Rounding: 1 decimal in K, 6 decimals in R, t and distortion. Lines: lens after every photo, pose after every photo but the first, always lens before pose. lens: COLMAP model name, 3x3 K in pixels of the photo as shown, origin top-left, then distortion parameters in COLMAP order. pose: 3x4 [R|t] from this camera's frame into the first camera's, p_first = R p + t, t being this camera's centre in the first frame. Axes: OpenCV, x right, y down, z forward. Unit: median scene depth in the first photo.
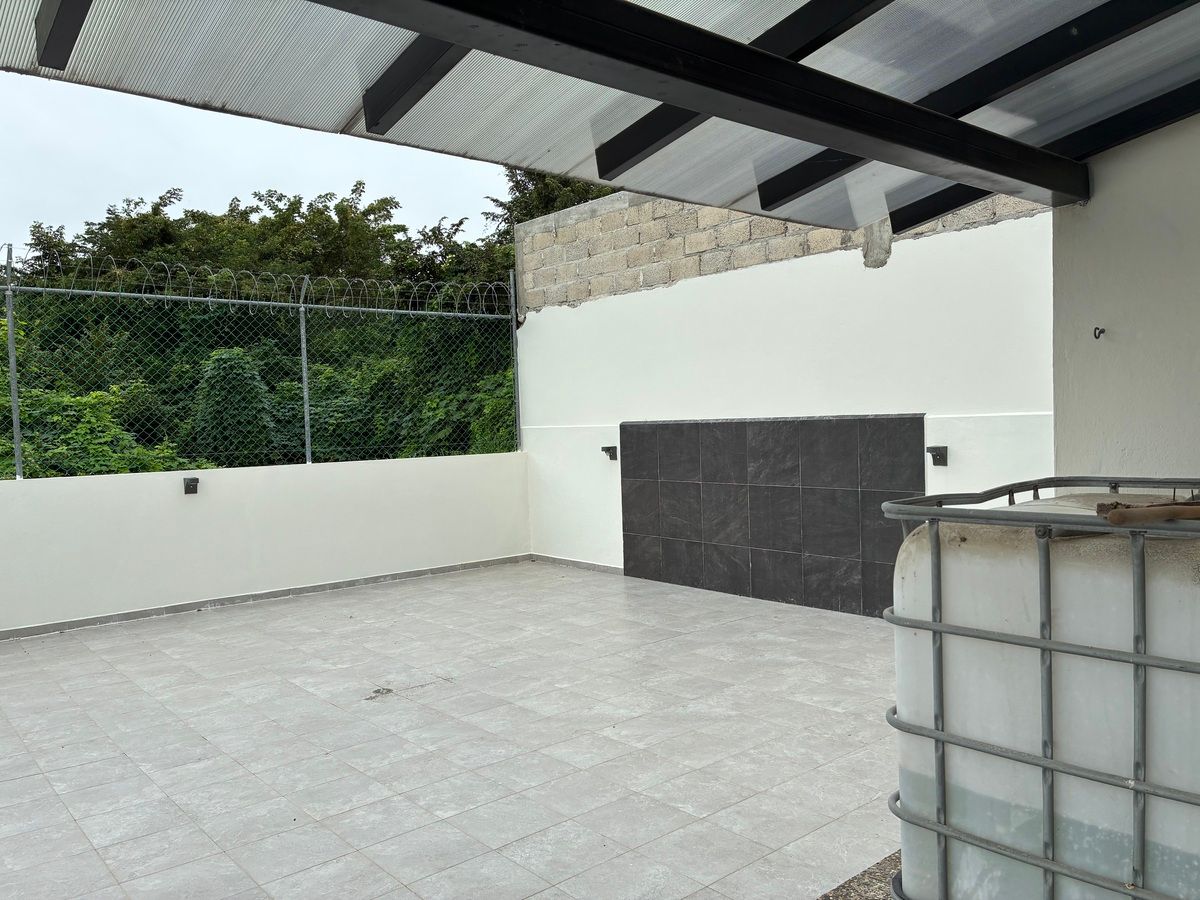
lens RADIAL K [[901.3, 0, 600.3], [0, 901.3, 459.2], [0, 0, 1]] dist [0.045123, -0.039525]
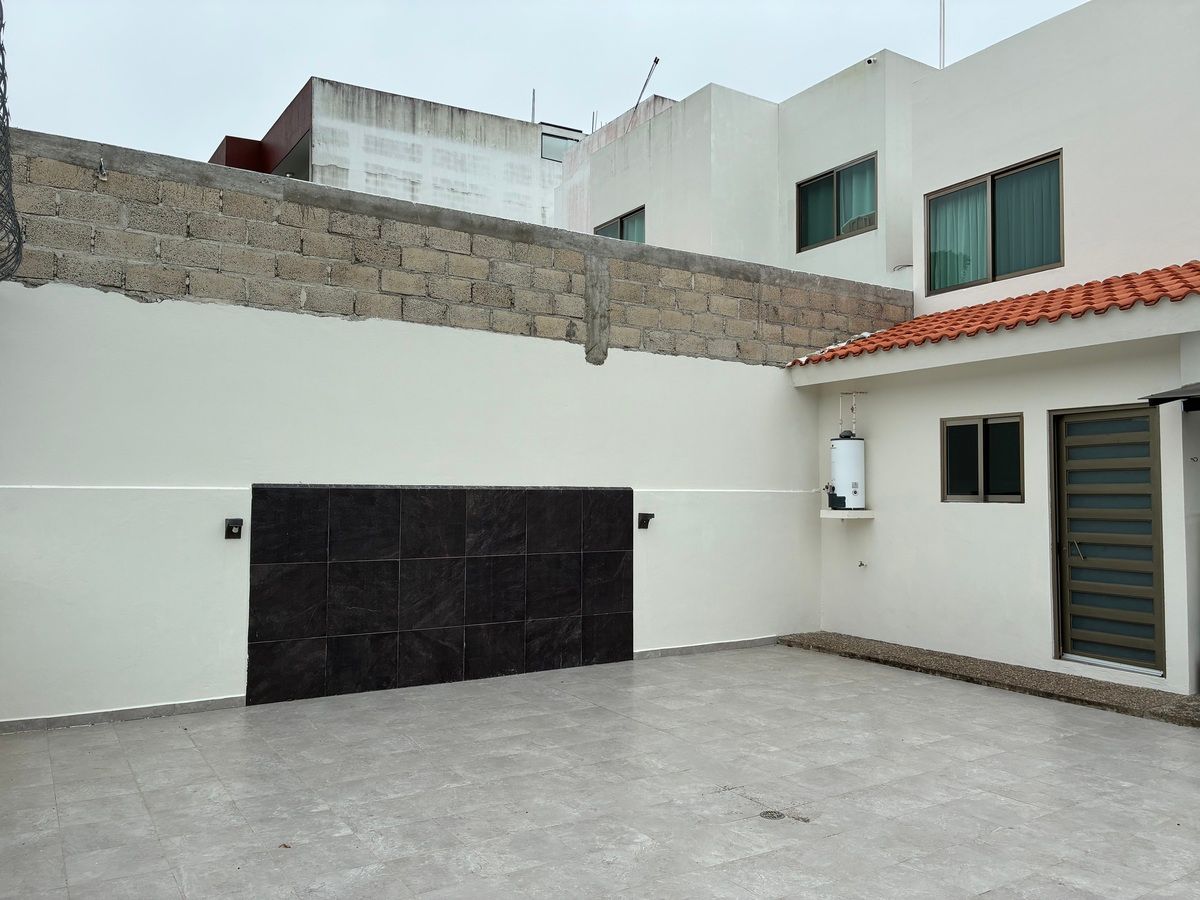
lens RADIAL K [[901.3, 0, 608.3], [0, 901.3, 449.3], [0, 0, 1]] dist [0.045123, -0.039525]
pose [[0.141695, 0.084655, 0.986284, -0.810321], [0.035793, 0.995247, -0.090567, 0.007807], [-0.989263, 0.048135, 0.137992, 0.783069]]
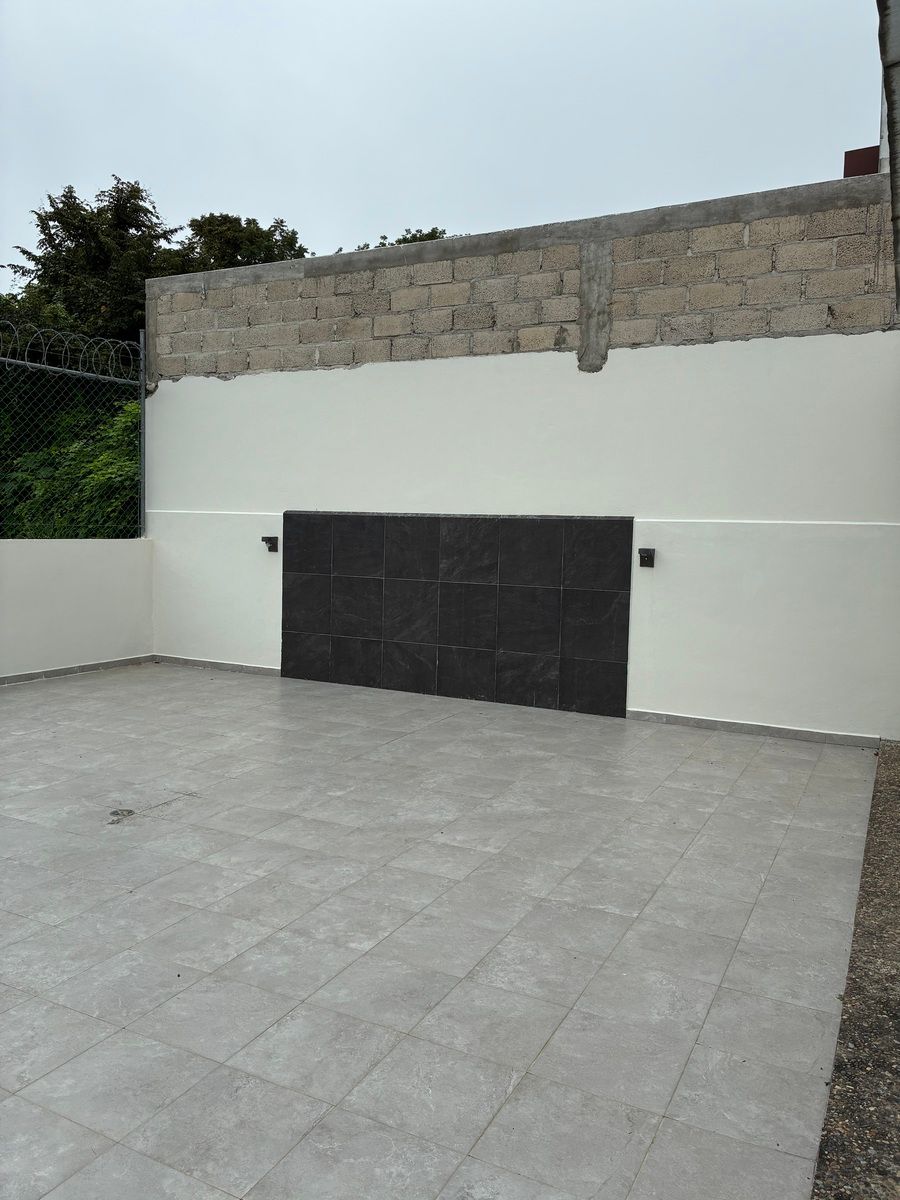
lens RADIAL K [[901.3, 0, 436.5], [0, 901.3, 588.3], [0, 0, 1]] dist [0.045123, -0.039525]
pose [[0.925882, 0.028000, 0.376773, -0.224823], [-0.037244, 0.999157, 0.017271, 0.020787], [-0.375972, -0.030023, 0.926144, 0.102875]]
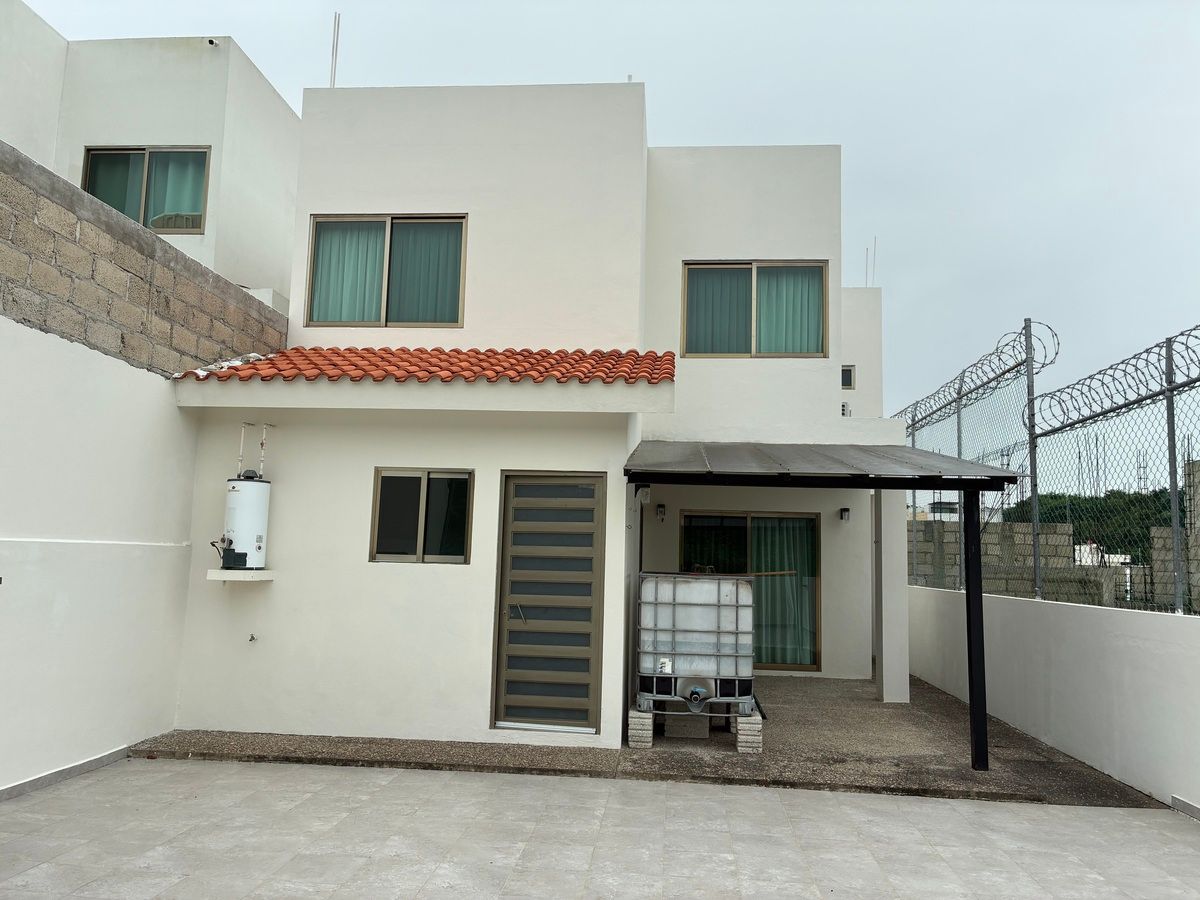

Problem requirements:
Repeat the data exactly, excluding the pictures.

Output of the exercise:
Rounding: 1 decimal in K, 6 decimals in R, t and distortion. Lines: lens after every photo, pose after every photo but the first, always lens before pose. lens: COLMAP model name, 3x3 K in pixels of the photo as shown, origin top-left, then distortion parameters in COLMAP order. pose: 3x4 [R|t] from this camera's frame into the first camera's, p_first = R p + t, t being this camera's centre in the first frame. Axes: OpenCV, x right, y down, z forward. Unit: median scene depth in the first photo.
lens RADIAL K [[901.3, 0, 600.3], [0, 901.3, 459.2], [0, 0, 1]] dist [0.045123, -0.039525]
lens RADIAL K [[901.3, 0, 608.3], [0, 901.3, 449.3], [0, 0, 1]] dist [0.045123, -0.039525]
pose [[0.141695, 0.084655, 0.986284, -0.810321], [0.035793, 0.995247, -0.090567, 0.007807], [-0.989263, 0.048135, 0.137992, 0.783069]]
lens RADIAL K [[901.3, 0, 436.5], [0, 901.3, 588.3], [0, 0, 1]] dist [0.045123, -0.039525]
pose [[0.925882, 0.028000, 0.376773, -0.224823], [-0.037244, 0.999157, 0.017271, 0.020787], [-0.375972, -0.030023, 0.926144, 0.102875]]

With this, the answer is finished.